Cat or Dog? Check to see if my Fast.ai neural network can recognise whether your picture is a Cat or Dog
Integrated the Fast.ai app from lesson2 with this hugo site
No image selected
Test your Cat or Dog image above
Go ahead and try uploading cat and dog images. You can also try any other image and see what the classifier thinks of it!
Creating this post was a two step process:
- Create an html page with numerous prompts to chatgpt
- Integrate html snippet into hugo post with the help of this article.
I’ve asked chatgpt to generate a description of the html page for the remainder of the post.
Requirements of the HTML Page
The web page serves as a user-friendly interface for cat and dog image classification, with these key requirements:
- Image Upload Capability: Users can select multiple images through a file input element.
- Image Preview: Selected images appear in a preview panel at a reasonable size (300×300 pixels).
- Image Gallery: Thumbnails of all uploaded images are displayed in a horizontally scrollable container.
- Classification Results: After processing, the page displays both the primary classification result (“It’s a cat!” or “It’s a dog!") and the confidence scores for both categories.
- Interactive Selection: Users can click on any thumbnail to make it the active image for classification.

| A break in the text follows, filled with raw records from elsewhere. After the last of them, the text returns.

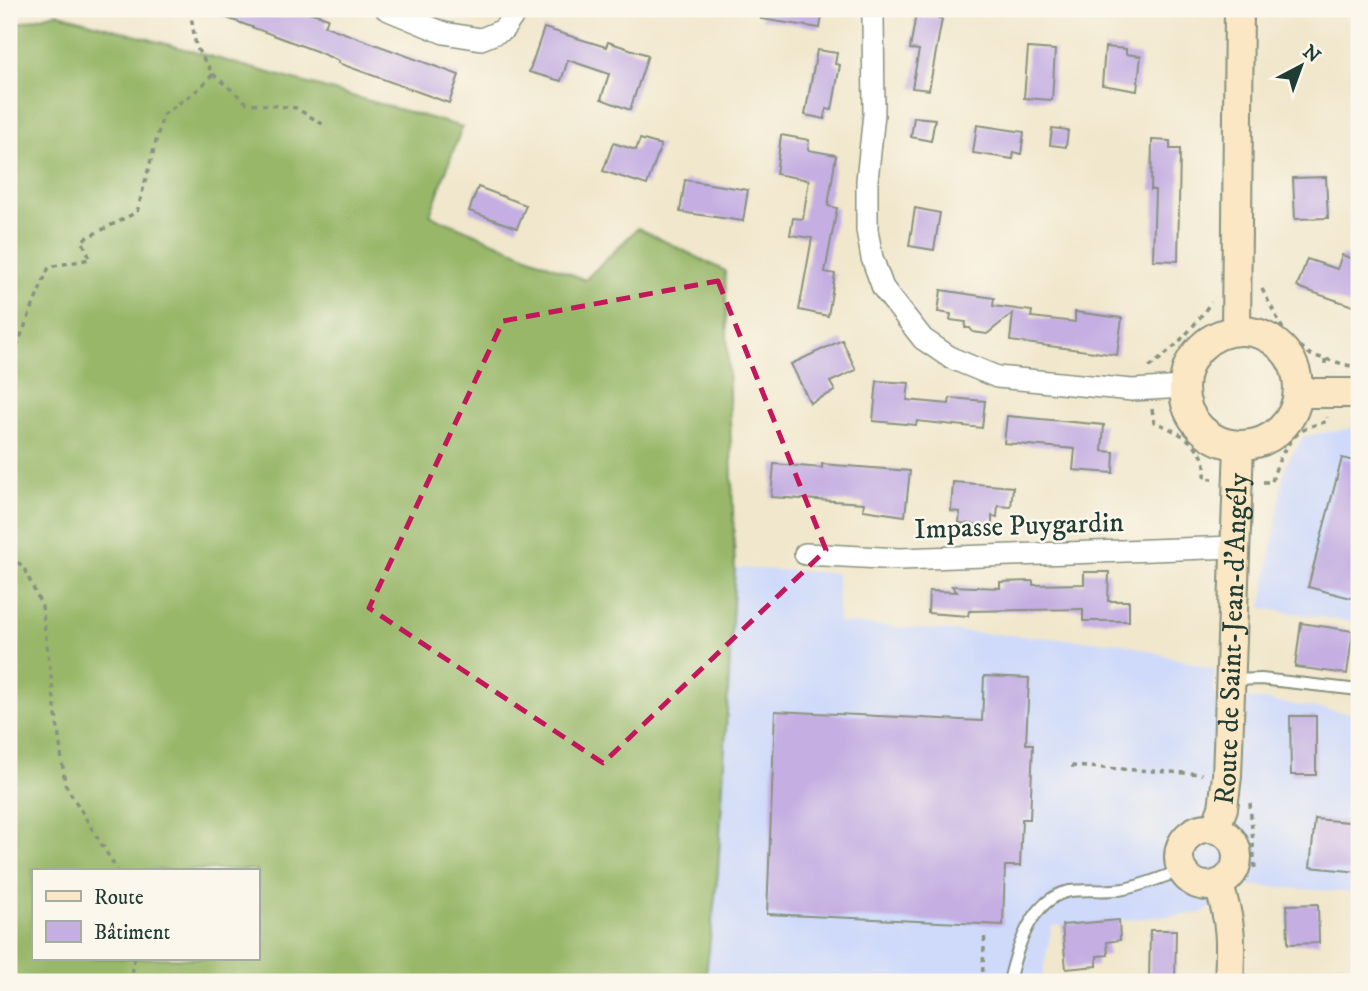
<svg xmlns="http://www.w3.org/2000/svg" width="1368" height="991" font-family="'IM FELL DW Pica',serif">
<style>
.built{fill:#cfdafa}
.forest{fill:#98b769;stroke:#5c7a4e;stroke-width:2;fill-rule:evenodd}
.building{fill:#c4aee2}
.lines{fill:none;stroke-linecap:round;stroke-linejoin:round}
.lane-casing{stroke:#889280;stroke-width:14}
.street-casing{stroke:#889280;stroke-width:24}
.secondary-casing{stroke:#889280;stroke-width:32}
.path{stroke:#889280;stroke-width:3.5;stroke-dasharray:5 5;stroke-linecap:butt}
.lane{stroke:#fff;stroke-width:10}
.street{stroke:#fff;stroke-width:21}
.secondary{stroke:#fbe7c3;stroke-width:28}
.marked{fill:none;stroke:#c2185b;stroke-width:5;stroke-dasharray:14 9;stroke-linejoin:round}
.labels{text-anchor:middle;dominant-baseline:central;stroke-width:5;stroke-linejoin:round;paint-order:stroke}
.street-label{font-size:28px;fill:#1f3d34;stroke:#fbf7ec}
</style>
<rect width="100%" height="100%" fill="#fbf7ec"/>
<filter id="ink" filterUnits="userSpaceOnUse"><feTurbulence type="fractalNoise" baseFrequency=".0143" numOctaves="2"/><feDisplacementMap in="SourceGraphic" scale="14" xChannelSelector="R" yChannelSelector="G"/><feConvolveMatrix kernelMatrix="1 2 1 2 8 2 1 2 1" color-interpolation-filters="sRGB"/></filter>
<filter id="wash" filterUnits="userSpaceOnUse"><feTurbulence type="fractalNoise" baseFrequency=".00686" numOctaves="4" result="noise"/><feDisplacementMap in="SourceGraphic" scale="28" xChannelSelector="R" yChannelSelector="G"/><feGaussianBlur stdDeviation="1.57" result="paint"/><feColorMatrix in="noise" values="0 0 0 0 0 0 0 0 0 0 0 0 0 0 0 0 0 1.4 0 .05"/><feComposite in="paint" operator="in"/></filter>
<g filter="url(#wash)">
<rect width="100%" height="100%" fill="#f1e7cc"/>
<!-- built -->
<g class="built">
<polygon points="1359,427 1359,623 1262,608 1285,466 1304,436"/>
<polygon points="735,568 837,573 838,623 1122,643 1215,670 1213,693 1357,714 1349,765 1357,767 1356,798 1359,800 1359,893 1244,885 1203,913 1052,926 1041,982 705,982 718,872"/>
</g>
<!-- forest -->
<path class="forest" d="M56 13 462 127 430 215 585 280 638 228 725 271 735 568 718 872 705 982H9V26ZM33 870H257V958H33Z"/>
<g id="blocks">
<!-- building -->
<g class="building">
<polygon points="211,9 300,9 328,18 325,26 459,75 449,103 338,63 339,61 316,51 211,12"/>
<polygon points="762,9 823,9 820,28 761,19"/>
<polygon points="916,14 942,19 929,90 912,88 919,50 910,49"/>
<polygon points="544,28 606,47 608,42 648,55 630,110 601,99 609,74 568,60 561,81 529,72"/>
<polygon points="1105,47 1126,49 1126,54 1141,56 1137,91 1102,85"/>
<polygon points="1028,48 1055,50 1052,100 1024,98"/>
<polygon points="817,50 837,53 835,64 840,65 832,110 826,109 825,119 805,115"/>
<polygon points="914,117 935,119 931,141 911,137"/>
<polygon points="977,125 1024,132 1021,154 1014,152 1013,159 973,153"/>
<polygon points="1052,128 1068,130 1066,147 1050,145"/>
<polygon points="781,135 809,140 808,150 836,155 828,206 837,208 825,272 835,274 828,316 799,310 812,238 790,235 793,218 803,219 809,180 776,174"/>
<polygon points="640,139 661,145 647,185 603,171 613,143 636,150"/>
<polygon points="1152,140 1170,141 1170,149 1180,149 1178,261 1153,260 1155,190 1151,190"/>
<polygon points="1326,177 1328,218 1295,219 1293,178"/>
<polygon points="685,180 748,190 743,221 680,212"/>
<polygon points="478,187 526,205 517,228 469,211"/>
<polygon points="915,208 940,213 934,250 909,246"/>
<polygon points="1342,255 1359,261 1359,308 1297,287 1307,259 1337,269"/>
<polygon points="941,290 994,298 993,306 1032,311 1031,317 1075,322 1075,312 1122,318 1117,355 1010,341 1013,313 987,334 973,332 970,328 965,328 966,322 950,320 951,314 938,312"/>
<polygon points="842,340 856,370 830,382 835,391 810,403 791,364"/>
<polygon points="877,381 909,383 907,400 949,404 950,398 985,401 982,428 917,421 916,425 873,421"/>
<polygon points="1007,416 1104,425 1102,451 1114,452 1113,473 1073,470 1075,449 1004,443"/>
<polygon points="1342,458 1359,462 1359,600 1308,587"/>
<polygon points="774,464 822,468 822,464 910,471 905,516 863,510 864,503 771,497"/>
<polygon points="953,482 1013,487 1011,507 998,506 997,517 992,516 992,526 959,523 960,512 951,511"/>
<polygon points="1084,572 1109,572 1108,601 1129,601 1129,621 1083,621 1083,609 969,611 968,616 928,613 929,591 957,592 952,586 1000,588 1000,582 1033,581 1033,585 1084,584"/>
<polygon points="1301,623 1353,631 1347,674 1295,667"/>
<polygon points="984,676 1029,678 1026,744 1033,744 1030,819 1022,819 1020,866 1005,866 1003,925 767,914 775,711 982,721"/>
<polygon points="1290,716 1316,716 1316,775 1291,775"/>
<polygon points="1315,819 1359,823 1359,872 1310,867"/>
<polygon points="1318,904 1319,943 1288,944 1287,905"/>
<polygon points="1119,920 1120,940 1107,942 1108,955 1097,956 1097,966 1066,969 1062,925"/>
<polygon points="1150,930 1176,930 1175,982 1149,982"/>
</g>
</g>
</g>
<g filter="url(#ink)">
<use href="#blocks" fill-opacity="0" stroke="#889280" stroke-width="2"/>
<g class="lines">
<!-- lane casing -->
<g class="lane-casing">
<g id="lane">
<polyline points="1233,680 1261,679 1359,690"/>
<path d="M1009 982C1016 950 1031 898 1070 891 1088 889 1107 892 1124 889 1144 885 1163 877 1182 870"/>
</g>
</g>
<!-- street casing -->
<g class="street-casing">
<g id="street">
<polyline points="386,9 444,33 481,39 503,30 518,9"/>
<polyline points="871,9 873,16 874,114 867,180 867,230 872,258 883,288 923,339 951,358 997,377 1132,390 1184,387"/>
<polyline points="805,554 900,559 1235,547"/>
</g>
</g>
<!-- secondary casing -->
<g class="secondary-casing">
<g id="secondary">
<polyline points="1236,331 1239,9"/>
<circle cx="1241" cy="388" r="57"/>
<polyline points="1298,393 1359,393"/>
<circle cx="1208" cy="857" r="29"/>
<path id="s1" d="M1215 829 1223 808 1227 776 1239 445"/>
<path d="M1218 884C1232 922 1231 942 1229 982"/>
</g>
</g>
<!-- path -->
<g class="path">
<polyline points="213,74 247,103 296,108 324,125"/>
<polyline points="1262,289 1286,335 1311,355 1354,367"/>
<polyline points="1325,359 1325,368"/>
<polyline points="9,365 49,267 90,259 82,240 137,212 163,115 200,88 213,74 196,47 190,9"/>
<path d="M1149 367C1174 350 1194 327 1211 302"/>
<path d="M1152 409 1154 422C1172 429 1197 440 1204 461 1206 466 1205 473 1205 478L1213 479"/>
<polyline points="9,418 14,422 9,434"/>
<path d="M1263 482H1272C1276 464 1287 438 1305 429 1312 425 1320 424 1327 421V417"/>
<polyline points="9,557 23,566 42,607 65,784 117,870"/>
<polyline points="1071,766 1202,774"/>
<polyline points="1250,803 1255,870"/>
<polyline points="129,982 132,977 134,958"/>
<polyline points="982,982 985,932"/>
</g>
<!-- lane -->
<use href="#lane" class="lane"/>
<!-- street -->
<use href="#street" class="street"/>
<!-- secondary -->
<use href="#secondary" class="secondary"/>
</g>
</g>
<!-- marked area -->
<path class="marked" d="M718 281 826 550 603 763 369 608 503 321Z"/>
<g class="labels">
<!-- street labels -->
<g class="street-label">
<text transform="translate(1019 526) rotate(-2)">Impasse Puygardin</text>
<text stroke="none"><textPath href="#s1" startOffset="192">Route de Saint-Jean-d'Angély</textPath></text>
</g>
</g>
<!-- margin -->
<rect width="1368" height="991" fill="none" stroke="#fbf7ec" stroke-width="35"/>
<!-- legend -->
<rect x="32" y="869" width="228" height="91" fill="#fbf7ec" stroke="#a3ada2" stroke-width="2"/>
<rect x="46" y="891" width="35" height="10" fill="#fbe7c3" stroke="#a3ada2" stroke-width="2"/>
<text x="94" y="904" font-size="21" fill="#1f3d34">Route</text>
<rect x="46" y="921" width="35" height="21" fill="#c4aee2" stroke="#a3ada2" stroke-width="2"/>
<text x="94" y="939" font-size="21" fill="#1f3d34">Bâtiment</text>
<!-- north arrow -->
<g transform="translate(1301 66) rotate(41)" stroke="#fbf7ec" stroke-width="5" paint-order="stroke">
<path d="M0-5L12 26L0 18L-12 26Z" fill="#1f3d34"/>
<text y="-10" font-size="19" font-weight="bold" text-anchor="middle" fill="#1f3d34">N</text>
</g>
</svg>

All of these features are implemented without requiring a page reload, creating a smooth, application-like experience right in the browser.
HTML Layout Understanding
The HTML structure is organized in a clean, functional way with several key sections:
-
Style Section: Contains CSS rules for the layout, including:
- Flex-based side-by-side containers for the prediction results and image preview
- Styling for the image thumbnails and the scrollable container
- Visual indicators for the selected image (border highlighting)

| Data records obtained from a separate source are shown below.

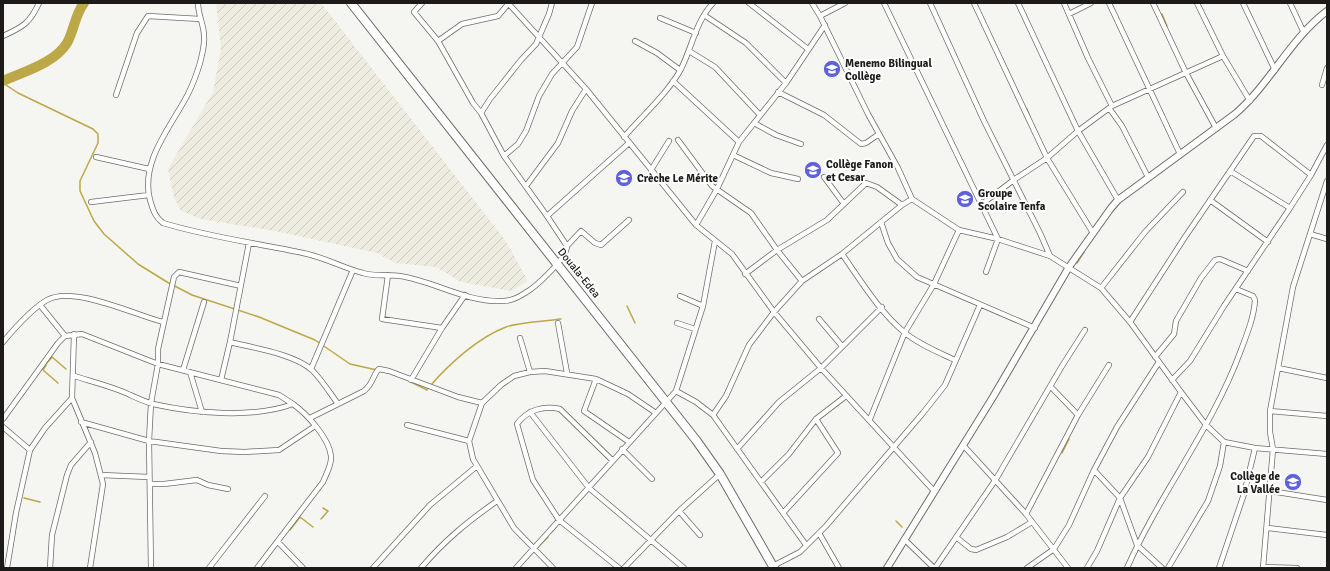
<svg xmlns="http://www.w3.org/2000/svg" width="1330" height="571" viewBox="0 0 1330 571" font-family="Signika,sans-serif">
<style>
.industrial{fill:url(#industrial-furrows)}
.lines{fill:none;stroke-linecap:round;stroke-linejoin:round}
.stream{stroke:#bca846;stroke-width:1.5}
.river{stroke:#bca846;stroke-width:10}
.minor-casing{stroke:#6e6d6a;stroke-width:6}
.secondary-casing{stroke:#6e6d6a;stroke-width:8}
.trunk-casing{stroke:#6e6d6a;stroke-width:10}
.minor{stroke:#fff;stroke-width:4.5}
.secondary{stroke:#fff;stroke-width:6}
.trunk{stroke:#fff;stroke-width:8}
.labels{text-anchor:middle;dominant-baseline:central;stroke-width:4;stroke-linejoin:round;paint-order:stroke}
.poi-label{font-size:11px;font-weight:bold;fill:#1c1b1a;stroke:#fff;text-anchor:start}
.street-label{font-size:11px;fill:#1c1b1a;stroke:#fff}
</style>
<defs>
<pattern id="industrial-furrows" width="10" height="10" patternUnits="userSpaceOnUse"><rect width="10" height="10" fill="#eeece0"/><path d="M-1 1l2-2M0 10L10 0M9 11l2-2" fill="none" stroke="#cccac0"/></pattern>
</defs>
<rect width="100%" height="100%" fill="#f5f5f1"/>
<!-- industrial -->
<path class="industrial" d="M 216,3 L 321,3 L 505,240 L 528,281 L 512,291 L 461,282 L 436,267 L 395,263 L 377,253 L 275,231 L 201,219 L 181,211 L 174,198 L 168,169 L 213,92 L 221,48 Z"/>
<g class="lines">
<!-- stream -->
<path class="stream" d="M 1162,14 L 1167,26
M 3,83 L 18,93 L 93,129 L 98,134 L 98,143 L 80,181 L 80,191 L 94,221 L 104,234 L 138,264 L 167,282 L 192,295 L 259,317 L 315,340 L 350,364 L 377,370
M 1027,109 L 1030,117
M 1112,212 L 1121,201
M 1077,263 L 1084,252
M 627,306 L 635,323
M 46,364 L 52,357 L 66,369
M 46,365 L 43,370 L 58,383
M 411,382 L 427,390 L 428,388
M 431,385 C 449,364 479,337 506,327 C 519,322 547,321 561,319
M 1062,453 L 1069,439
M 24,498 L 40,502
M 321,519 L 328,511 L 323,508
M 896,521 L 902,527
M 290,530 L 300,517 L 313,527
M 551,533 L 556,527
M 537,548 L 548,537"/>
<!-- river -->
<path class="river" d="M 3,81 C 23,72 55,63 67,43 C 74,31 75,14 84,3"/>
<defs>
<path id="minor" d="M 198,3 C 198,15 204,25 204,36 C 205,45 202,54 200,63 C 197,73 193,84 188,94 C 171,127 140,161 150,200 C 153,210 155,217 163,223 C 209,237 256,243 303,253 C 324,257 343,268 363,273 C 375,277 387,274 400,276 C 434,281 467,303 503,301 C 511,301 519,297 525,293 C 536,287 567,258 567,246 L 547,216 L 629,143
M 422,3 L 414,12 L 438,41
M 508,3 L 586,89 L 696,225 L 732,254 L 774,312 L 821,368 L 934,491
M 509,3 L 498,16 L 462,24 L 438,41 L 473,103 L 481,113 L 504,156 L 547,216
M 749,3 L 808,49
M 812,3 L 820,16 L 868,114 L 898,168 L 912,199
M 884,3 L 998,239 L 986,272
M 930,3 L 984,121 L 1040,233 L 1050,256
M 974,3 L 1047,158 L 1093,233
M 1018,3 L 1078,131 L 1118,200
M 1064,3 L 1088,58 L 1112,106
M 1109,3 L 1180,154
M 1153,3 L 1186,73 L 1216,128
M 1197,3 L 1223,56 L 1250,101
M 1243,3 L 1275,70
M 1290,3 L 1304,33
M 1069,14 L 1091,3
M 704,15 L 746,43 L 786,83
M 820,16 L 845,3
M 660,18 L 696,33
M 3,36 C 23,27 30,23 39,3
M 635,41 L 657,53 L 680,70
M 689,51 L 715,67 L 760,115
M 673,81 L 739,142
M 1322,85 L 1327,68
M 778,92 L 824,115 L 861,144 L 866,143 L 879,134
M 116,95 L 137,33 L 148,16 L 200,19
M 1109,108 L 1122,126 L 1148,177
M 481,113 L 490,99 L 521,60 L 536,44 L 549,14 L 552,3
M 754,123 L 776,135 L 801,144
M 624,137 C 642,116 668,93 681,69 C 692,47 696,21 713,3
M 678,140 L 712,186 L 751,213 L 777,250 L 802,281
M 733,155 L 771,173 L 798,179
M 504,156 L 518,144 L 526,131 L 539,96 L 552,74 L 577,47 L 592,3
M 96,157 L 149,169
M 651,170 L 669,141
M 1230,171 L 1290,208
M 824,177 L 844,204
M 526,186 L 558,143 L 572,111 L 586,89
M 1210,200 L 1268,242
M 91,202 L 149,195
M 982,204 L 1015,179 L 1047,158 L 1078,131 L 1112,106 L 1223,56
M 881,222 L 888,243 L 897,259 L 917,277 L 1035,328
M 696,225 L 717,189 L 739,142 L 786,83 L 825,25
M 1310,234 L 1327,239
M 567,246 L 581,231 L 595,243 L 601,245 L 629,220
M 842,254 C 861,281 879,311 904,332 C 918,344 938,352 955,360
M 745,274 L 777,250 L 827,220 L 866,183 L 877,187 L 902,205
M 388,275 L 382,319 L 442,328
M 1101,288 L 1145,232 L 1183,192
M 680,296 L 703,306
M 40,305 L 65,336
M 819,319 L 842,346
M 1130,322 L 1185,237 L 1254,136 L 1261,136 L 1311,175
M 558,323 L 567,373
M 677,323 L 695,329
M 74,334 L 72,398 L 95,453 L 103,484 L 90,568
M 520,338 L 530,372
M 3,342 C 14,329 33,308 47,300 C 74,285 135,315 163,322
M 230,342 C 254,348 294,354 312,370 C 322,380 330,393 338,404
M 1155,357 L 1174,334 L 1176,321 L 1201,278 L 1215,260 L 1220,259 L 1248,271
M 1278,368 L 1327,378
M 311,369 L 353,270
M 183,370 L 204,302
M 190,372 L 202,412
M 74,376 C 90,381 106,385 121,391 C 131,395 142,401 153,404 C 194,413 252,419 293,404 C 307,414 329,438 331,456 C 332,465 326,474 323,482 L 257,568
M 596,379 L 584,411 L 629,442
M 221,380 L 230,342 L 249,243
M 411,380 L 442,328 L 465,295
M 1172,380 L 1190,361 L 1224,306 L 1290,208 L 1311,175 L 1327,145
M 1051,387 L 1078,415
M 676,391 L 696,402 L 713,415 L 806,545
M 1270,411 L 1327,416
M 530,412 L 589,488 L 684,568
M 713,415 L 726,396 L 749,345 L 774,312 L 802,281 L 842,254 L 902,205 L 912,199 L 959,230 L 998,239 L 1050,256 L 1101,288 L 1130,322 L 1181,392 L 1206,425 L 1224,442 L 1255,448 L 1327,454
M 310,418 L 364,391 C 374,383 373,374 379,369 L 389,371 L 458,397 L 482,403
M 3,419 L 58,343 L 65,336 L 82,334 L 158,364 L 279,395 L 293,404
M 870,419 L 905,332 L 934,284 L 959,230
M 81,422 L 149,441 L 221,451 L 245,452 L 279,450 L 315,426
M 407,425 L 469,441
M 3,427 L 30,450
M 963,445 L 1026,514 L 1068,568
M 622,449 L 652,479
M 737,449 L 779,402 L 821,368 L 882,307
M 612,460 L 560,409 C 544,405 527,410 517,424 L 533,480 L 559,520 L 619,568
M 1094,470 L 1120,498 L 1137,545 L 1162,568
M 101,475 L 149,477
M 761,482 L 789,454 L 816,419 L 846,396
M 150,484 L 164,484 L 197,480 L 208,485 L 228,489
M 1270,491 L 1327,500
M 679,511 L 700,535
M 783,513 L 838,453 L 816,419
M 1026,514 L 1078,415 L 1109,365
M 1267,528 L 1327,535
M 819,533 L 839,568
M 956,537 L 971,549 L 976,550 L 1007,537 L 1032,522
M 904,539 L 934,568
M 278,542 L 303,568
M 773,566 L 800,552 L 826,526 L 923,413 L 945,385 L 980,305
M 1264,567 L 1297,568
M 7,568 L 16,513 L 30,450 L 45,428 L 72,398
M 50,568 L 52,535 L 67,475 L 71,465 L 91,442
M 151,568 L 149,441 L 151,403 L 158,364 L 158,349 L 174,277 L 179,272 L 241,286
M 209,568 L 265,496
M 373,568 L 430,505 L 477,466
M 421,568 C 445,540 467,522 497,501
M 516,568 L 676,391 L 703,306 L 715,241
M 553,568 L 514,528 L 473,459 L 469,441 L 482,403 L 501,385 L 514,376 L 530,372 L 545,371 L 596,379 L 628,394 L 656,413
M 624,568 L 679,511 L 720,474
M 935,568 L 996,479 L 1062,366 L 1085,330
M 1027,568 L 1054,549 L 1069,525 L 1094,470 L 1117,427 L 1159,362
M 1087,568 L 1097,551 L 1120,498 L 1148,457 L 1181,392
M 1127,568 C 1160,493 1213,427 1241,350 C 1247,334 1254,317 1255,300 L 1253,296 L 1236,289
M 1168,568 L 1208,501 L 1220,466 L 1224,442
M 1219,568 L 1244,494 L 1255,448
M 1263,568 L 1273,449 L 1270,432 L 1270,411 L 1293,287 L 1327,181"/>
<path id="secondary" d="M 887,568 L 993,397 L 1069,267 L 1111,208 L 1118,200 L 1235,114 C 1270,84 1290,39 1327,11"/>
<path id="trunk" d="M 351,3 L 696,440 L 720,474 L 774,568"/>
</defs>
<!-- minor casing -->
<use href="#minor" class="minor-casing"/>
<!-- secondary casing -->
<use href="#secondary" class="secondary-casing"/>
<!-- trunk casing -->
<use href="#trunk" class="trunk-casing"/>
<!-- minor -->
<use href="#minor" class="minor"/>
<!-- secondary -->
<use href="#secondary" class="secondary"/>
<!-- trunk -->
<use href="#trunk" class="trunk"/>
</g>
<!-- icons -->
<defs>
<symbol id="school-disc" viewBox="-11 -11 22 22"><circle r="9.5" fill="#5e61da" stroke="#fff"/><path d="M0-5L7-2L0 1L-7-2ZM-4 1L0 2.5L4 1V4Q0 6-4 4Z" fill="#fff"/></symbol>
</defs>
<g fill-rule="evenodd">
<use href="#school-disc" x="822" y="59" width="20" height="20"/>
<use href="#school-disc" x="803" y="160" width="20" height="20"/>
<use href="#school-disc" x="614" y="168" width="20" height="20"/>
<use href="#school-disc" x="955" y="189" width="20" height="20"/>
<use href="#school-disc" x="1283" y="472" width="20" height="20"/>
</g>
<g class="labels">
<!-- poi labels -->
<g class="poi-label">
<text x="845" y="63">Menemo Bilingual<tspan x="845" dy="13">Collège</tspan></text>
<text x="826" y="164">Collège Fanon<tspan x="826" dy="13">et Cesar</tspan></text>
<text x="637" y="178">Crèche Le Mérite</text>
<text x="978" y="193">Groupe<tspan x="978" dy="13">Scolaire Tenfa</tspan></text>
<text x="1280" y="476" text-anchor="end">Collège de<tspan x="1280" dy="13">La Vallée</tspan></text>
</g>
<!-- street labels -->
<g class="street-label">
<text transform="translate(579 273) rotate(51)">Douala-Edea</text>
</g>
</g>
<!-- border -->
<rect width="1330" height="571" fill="none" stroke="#1c1b1a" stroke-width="8"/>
</svg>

- Responsive design elements to ensure proper display across devices
-
Input Element: A simple file input control that accepts image files with the
multipleattribute enabled to allow batch uploads. -
Content Containers:
- The
side-by-sidediv creates a two-column layout containing:resultContainerfor displaying classification resultspreviewContainerfor showing the selected image at a larger size
imageContainerprovides a horizontally scrollable gallery of all uploaded images
- The
The layout elegantly balances functionality with visual appeal, providing clear separation between the main preview image, classification results, and the thumbnail gallery.
JavaScript Rationale
The JavaScript code handles the application’s dynamic behavior with a thoughtful approach to user experience:
-
Gradio Client Integration:
import { Client } from "https://cdn.jsdelivr.net/npm/@gradio/client@1.6.0-beta.3/dist/index.min.js";- The page connects to a Gradio backend (specifically “atomglitch/fastailesson2”) which hosts the trained fastai model
- This allows us to leverage a pre-trained machine learning model without needing complex backend infrastructure
-
Event-Driven Handling:
- The code uses event listeners to respond to user actions like file selection and thumbnail clicks
- This creates a responsive, app-like feeling in a simple webpage
-
Duplicate Prevention:
- A
Setdata structure (selectedFiles) tracks unique file data URLs - This prevents the same image from being added to the gallery multiple times
- A
-
Preview Management:
- The
setPreviewImage()function handles both updating the preview and triggering the classification - Visual feedback includes highlighting the selected thumbnail and displaying “Processing…” during classification
- The
-
Classification Process:
- When a new image is selected, the code:
- Converts the image to a blob format
- Sends it to the Gradio backend for prediction
- Parses and displays the results, showing both the main prediction and confidence scores
- Handles errors gracefully with console logging
- When a new image is selected, the code:
This implementation strikes an excellent balance between simplicity and functionality. It demonstrates how powerful machine learning capabilities can be integrated into web applications including this blog with relatively little code, creating an intuitive interface for end users to interact with a sophisticated image classification model.